More significant than those stark physical contrasts are the different styles of racing.
Until the carbon multihulls took over the Cup, all boats sailed with poled spinnakers. This added a significant tactical dimension and put a premium on crew work. One botched gybe could cost a race; a perfect delayed drop and mark rounding might win one. Each maneuver was a crucial – and visible – test of teamwork and skill.
In Auckland, eight of the eleven crew in the AC75s spent their race below gunnel level, heads down, just grinding. They were proxy engines, and rarely, if ever, touched a line or control. Sail trim was a matter of inches. To television viewers it is was if the jib and main were kept sheeted on hard for the entire race. Helming was like steering a car.
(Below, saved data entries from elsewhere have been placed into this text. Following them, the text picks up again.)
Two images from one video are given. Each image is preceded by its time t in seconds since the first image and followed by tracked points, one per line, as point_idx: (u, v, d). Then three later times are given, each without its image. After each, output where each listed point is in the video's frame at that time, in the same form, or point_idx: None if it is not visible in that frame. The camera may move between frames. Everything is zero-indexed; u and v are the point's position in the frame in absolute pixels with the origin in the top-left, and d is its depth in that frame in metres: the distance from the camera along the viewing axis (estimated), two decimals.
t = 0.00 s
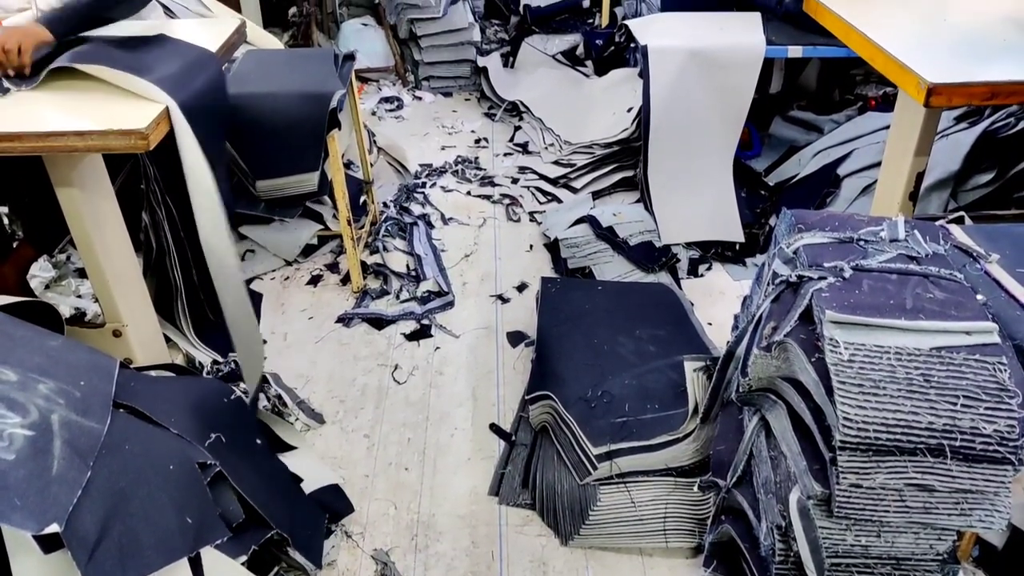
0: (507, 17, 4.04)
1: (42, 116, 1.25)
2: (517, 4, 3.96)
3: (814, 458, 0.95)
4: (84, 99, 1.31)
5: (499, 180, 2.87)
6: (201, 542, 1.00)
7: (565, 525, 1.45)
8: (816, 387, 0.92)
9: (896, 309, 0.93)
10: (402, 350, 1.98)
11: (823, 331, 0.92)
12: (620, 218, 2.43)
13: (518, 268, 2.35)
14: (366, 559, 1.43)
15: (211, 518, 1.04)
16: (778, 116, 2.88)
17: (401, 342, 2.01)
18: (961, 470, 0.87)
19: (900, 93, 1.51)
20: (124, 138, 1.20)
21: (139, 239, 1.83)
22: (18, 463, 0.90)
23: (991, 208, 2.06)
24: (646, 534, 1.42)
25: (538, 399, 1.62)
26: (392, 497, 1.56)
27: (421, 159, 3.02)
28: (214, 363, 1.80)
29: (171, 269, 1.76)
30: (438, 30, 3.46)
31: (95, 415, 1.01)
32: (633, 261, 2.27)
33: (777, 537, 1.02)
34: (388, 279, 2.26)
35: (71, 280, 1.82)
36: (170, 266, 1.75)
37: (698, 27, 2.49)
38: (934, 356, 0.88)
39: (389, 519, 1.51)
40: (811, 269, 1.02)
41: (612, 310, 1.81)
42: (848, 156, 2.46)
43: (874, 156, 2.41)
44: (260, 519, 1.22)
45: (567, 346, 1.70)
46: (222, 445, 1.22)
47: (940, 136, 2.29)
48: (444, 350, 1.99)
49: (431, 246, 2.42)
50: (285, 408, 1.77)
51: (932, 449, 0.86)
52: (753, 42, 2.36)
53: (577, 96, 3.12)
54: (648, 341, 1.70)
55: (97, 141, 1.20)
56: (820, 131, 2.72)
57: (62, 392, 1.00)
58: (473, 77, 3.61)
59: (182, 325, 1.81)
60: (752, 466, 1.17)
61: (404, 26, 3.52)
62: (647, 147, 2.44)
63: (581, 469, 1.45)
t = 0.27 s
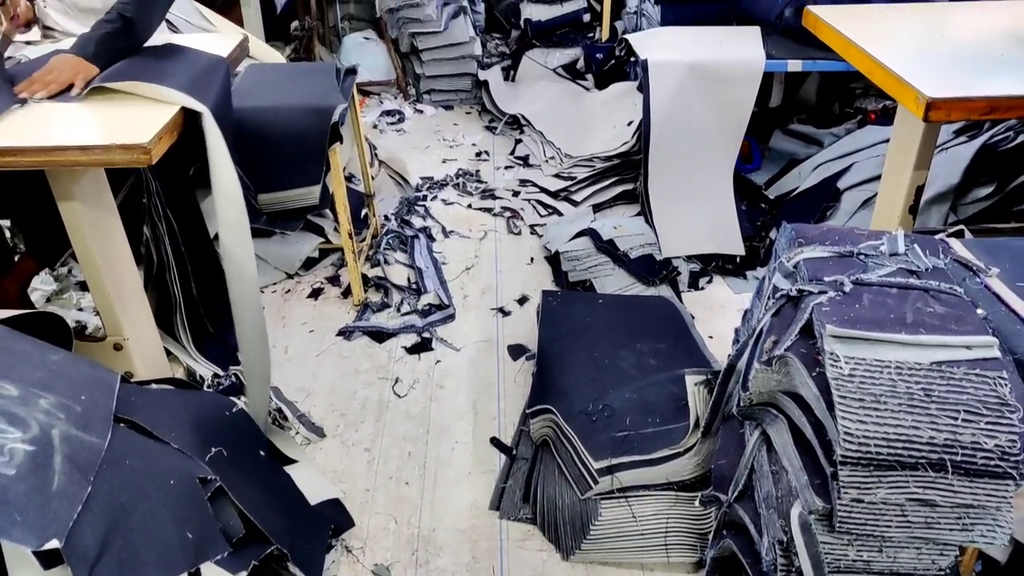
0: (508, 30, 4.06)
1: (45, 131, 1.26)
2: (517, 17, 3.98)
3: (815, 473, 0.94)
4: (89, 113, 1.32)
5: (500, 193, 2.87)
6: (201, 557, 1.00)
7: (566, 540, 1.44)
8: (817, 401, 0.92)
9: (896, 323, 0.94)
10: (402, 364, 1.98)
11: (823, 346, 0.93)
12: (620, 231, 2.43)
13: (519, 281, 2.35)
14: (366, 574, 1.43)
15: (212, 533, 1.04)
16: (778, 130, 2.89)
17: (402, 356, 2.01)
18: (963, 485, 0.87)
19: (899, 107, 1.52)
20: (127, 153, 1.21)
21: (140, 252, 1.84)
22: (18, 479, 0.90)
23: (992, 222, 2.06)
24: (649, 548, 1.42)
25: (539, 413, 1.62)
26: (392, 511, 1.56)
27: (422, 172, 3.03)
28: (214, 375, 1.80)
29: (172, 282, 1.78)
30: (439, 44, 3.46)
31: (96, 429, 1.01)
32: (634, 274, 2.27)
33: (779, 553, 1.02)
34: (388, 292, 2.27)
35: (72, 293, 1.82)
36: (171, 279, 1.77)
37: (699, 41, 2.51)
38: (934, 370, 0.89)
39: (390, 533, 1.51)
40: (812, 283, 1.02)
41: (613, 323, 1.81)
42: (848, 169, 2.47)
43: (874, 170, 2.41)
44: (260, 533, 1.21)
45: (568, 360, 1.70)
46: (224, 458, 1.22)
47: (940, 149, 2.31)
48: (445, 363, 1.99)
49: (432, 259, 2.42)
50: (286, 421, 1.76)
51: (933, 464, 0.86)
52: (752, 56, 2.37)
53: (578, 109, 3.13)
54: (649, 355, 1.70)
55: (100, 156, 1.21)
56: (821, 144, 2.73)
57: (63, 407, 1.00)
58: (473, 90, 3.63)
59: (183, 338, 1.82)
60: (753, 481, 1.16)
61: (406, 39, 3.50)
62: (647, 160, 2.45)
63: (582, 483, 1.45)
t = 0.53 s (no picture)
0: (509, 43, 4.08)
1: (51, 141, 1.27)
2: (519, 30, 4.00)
3: (818, 486, 0.94)
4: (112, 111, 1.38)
5: (502, 205, 2.87)
6: (203, 569, 0.99)
7: (568, 553, 1.44)
8: (819, 414, 0.92)
9: (898, 336, 0.94)
10: (405, 376, 1.98)
11: (825, 358, 0.93)
12: (623, 242, 2.44)
13: (521, 293, 2.35)
14: None
15: (214, 546, 1.04)
16: (780, 142, 2.90)
17: (404, 368, 2.01)
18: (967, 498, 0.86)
19: (900, 121, 1.52)
20: (131, 165, 1.21)
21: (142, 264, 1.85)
22: (21, 491, 0.90)
23: (993, 234, 2.06)
24: (650, 562, 1.41)
25: (542, 426, 1.62)
26: (394, 524, 1.55)
27: (424, 184, 3.04)
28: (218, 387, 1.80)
29: (173, 295, 1.80)
30: (440, 56, 3.47)
31: (99, 442, 1.01)
32: (636, 286, 2.27)
33: (782, 567, 1.01)
34: (390, 304, 2.27)
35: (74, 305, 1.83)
36: (172, 291, 1.80)
37: (699, 54, 2.52)
38: (937, 383, 0.89)
39: (391, 546, 1.50)
40: (814, 295, 1.03)
41: (615, 335, 1.81)
42: (850, 181, 2.48)
43: (875, 182, 2.42)
44: (261, 547, 1.20)
45: (571, 372, 1.70)
46: (227, 469, 1.23)
47: (941, 161, 2.30)
48: (447, 375, 1.99)
49: (434, 270, 2.43)
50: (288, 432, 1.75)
51: (936, 478, 0.86)
52: (753, 68, 2.38)
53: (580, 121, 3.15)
54: (651, 367, 1.70)
55: (105, 169, 1.21)
56: (822, 157, 2.74)
57: (66, 420, 1.00)
58: (475, 102, 3.64)
59: (185, 350, 1.82)
60: (756, 494, 1.16)
61: (408, 53, 3.50)
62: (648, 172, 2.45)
63: (584, 496, 1.44)
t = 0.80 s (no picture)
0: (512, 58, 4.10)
1: (64, 158, 1.31)
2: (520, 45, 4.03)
3: (821, 504, 0.94)
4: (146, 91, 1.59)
5: (504, 220, 2.88)
6: None
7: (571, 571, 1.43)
8: (822, 431, 0.92)
9: (900, 353, 0.94)
10: (406, 391, 1.98)
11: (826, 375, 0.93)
12: (624, 258, 2.44)
13: (523, 308, 2.35)
14: None
15: (216, 562, 1.04)
16: (781, 157, 2.90)
17: (406, 383, 2.01)
18: (970, 517, 0.86)
19: (901, 138, 1.53)
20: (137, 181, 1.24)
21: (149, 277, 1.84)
22: (24, 508, 0.89)
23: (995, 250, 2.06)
24: None
25: (544, 441, 1.61)
26: (396, 541, 1.55)
27: (427, 199, 3.05)
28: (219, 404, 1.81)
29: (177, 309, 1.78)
30: (444, 71, 3.50)
31: (102, 457, 1.01)
32: (638, 301, 2.27)
33: None
34: (392, 318, 2.27)
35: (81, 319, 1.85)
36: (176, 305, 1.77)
37: (700, 69, 2.53)
38: (939, 401, 0.89)
39: (393, 563, 1.50)
40: (815, 312, 1.03)
41: (617, 351, 1.81)
42: (852, 197, 2.48)
43: (877, 198, 2.42)
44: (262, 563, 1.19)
45: (573, 388, 1.70)
46: (229, 485, 1.23)
47: (942, 177, 2.31)
48: (449, 390, 1.99)
49: (436, 285, 2.43)
50: (290, 447, 1.75)
51: (939, 495, 0.85)
52: (754, 84, 2.39)
53: (582, 136, 3.16)
54: (653, 383, 1.69)
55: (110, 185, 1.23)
56: (823, 172, 2.75)
57: (69, 436, 1.00)
58: (478, 117, 3.64)
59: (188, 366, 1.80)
60: (758, 511, 1.16)
61: (411, 68, 3.52)
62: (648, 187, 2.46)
63: (587, 512, 1.44)
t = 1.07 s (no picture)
0: (513, 72, 4.13)
1: (71, 172, 1.32)
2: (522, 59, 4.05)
3: (822, 520, 0.94)
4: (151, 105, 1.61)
5: (505, 233, 2.89)
6: None
7: None
8: (823, 447, 0.92)
9: (900, 368, 0.94)
10: (407, 405, 1.98)
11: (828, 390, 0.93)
12: (625, 271, 2.45)
13: (524, 321, 2.36)
14: None
15: None
16: (782, 172, 2.91)
17: (406, 396, 2.01)
18: (972, 534, 0.85)
19: (901, 153, 1.53)
20: (140, 194, 1.25)
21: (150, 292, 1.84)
22: (25, 521, 0.89)
23: (996, 265, 2.07)
24: None
25: (544, 456, 1.61)
26: (395, 555, 1.54)
27: (428, 212, 3.05)
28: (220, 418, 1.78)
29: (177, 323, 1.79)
30: (446, 84, 3.51)
31: (103, 470, 1.01)
32: (639, 315, 2.28)
33: None
34: (393, 331, 2.27)
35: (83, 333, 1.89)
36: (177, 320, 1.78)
37: (699, 85, 2.54)
38: (940, 416, 0.89)
39: None
40: (816, 327, 1.03)
41: (618, 365, 1.81)
42: (852, 212, 2.49)
43: (878, 213, 2.43)
44: None
45: (574, 402, 1.70)
46: (229, 500, 1.22)
47: (942, 192, 2.32)
48: (449, 404, 1.98)
49: (437, 297, 2.44)
50: (290, 460, 1.76)
51: (939, 512, 0.85)
52: (754, 99, 2.39)
53: (583, 150, 3.17)
54: (654, 397, 1.69)
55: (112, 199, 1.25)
56: (823, 187, 2.76)
57: (71, 449, 1.00)
58: (480, 130, 3.66)
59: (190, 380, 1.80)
60: (759, 527, 1.15)
61: (413, 81, 3.52)
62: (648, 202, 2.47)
63: (587, 527, 1.44)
The closeness in performance of the 12 metres encouraged epic boat-on-boat battles. It was not uncommon for them to throw 30 tacks at each other on a single upwind leg. Yet in the third race in 1983 Liberty and Australia II stayed on the same tack for 22 minutes, each daring the other to break away. Multiple lead changes and come-from-behind wins were not exceptional 30 years ago. The tension for spectators was exquisite.
This year, during one sequence of 14 Prada Cup races in Auckland, the lead never changed over the 84 legs sailed – except once, when the American Magic capsize let Luna Rossa through. Then, during the Cup itself, there were just two or three genuine passes in the 59 legs sailed. It was difficult to get excited by those repetitive processions. One small mistake and it was usually game over.
None of this is to say that the event in New Zealand wasn’t worth watching. It was the America’s Cup, after all, even if – bizarrely – the worst mistake a crew could make was to actually let their ‘boat’ touch the water.
Perhaps the most revealing aspect to emerge from the series, at least for me, was that sheer speed doesn’t matter. It’s the differential that counts. Close racing is just as engrossing at 5 knots as it is at 40. All those hundreds of millions of dollars spent developing foiling monomarans might have kept a lot of sailing folk in work but it delivered no real extra value to the event. Watching boats duel at 30 knots quickly became unremarkable.
And if it showed us anything, this competition between two low-flying seaplanes demonstrated that the pinnacle of sailing now has virtually no practical connection with what most of us know as ‘yacht racing’. Nor is it likely to have popularized the sport. The general public, if they were aware of the event at all, would have been utterly bemused.
Let’s hope that the next America’s Cup is contested in boats.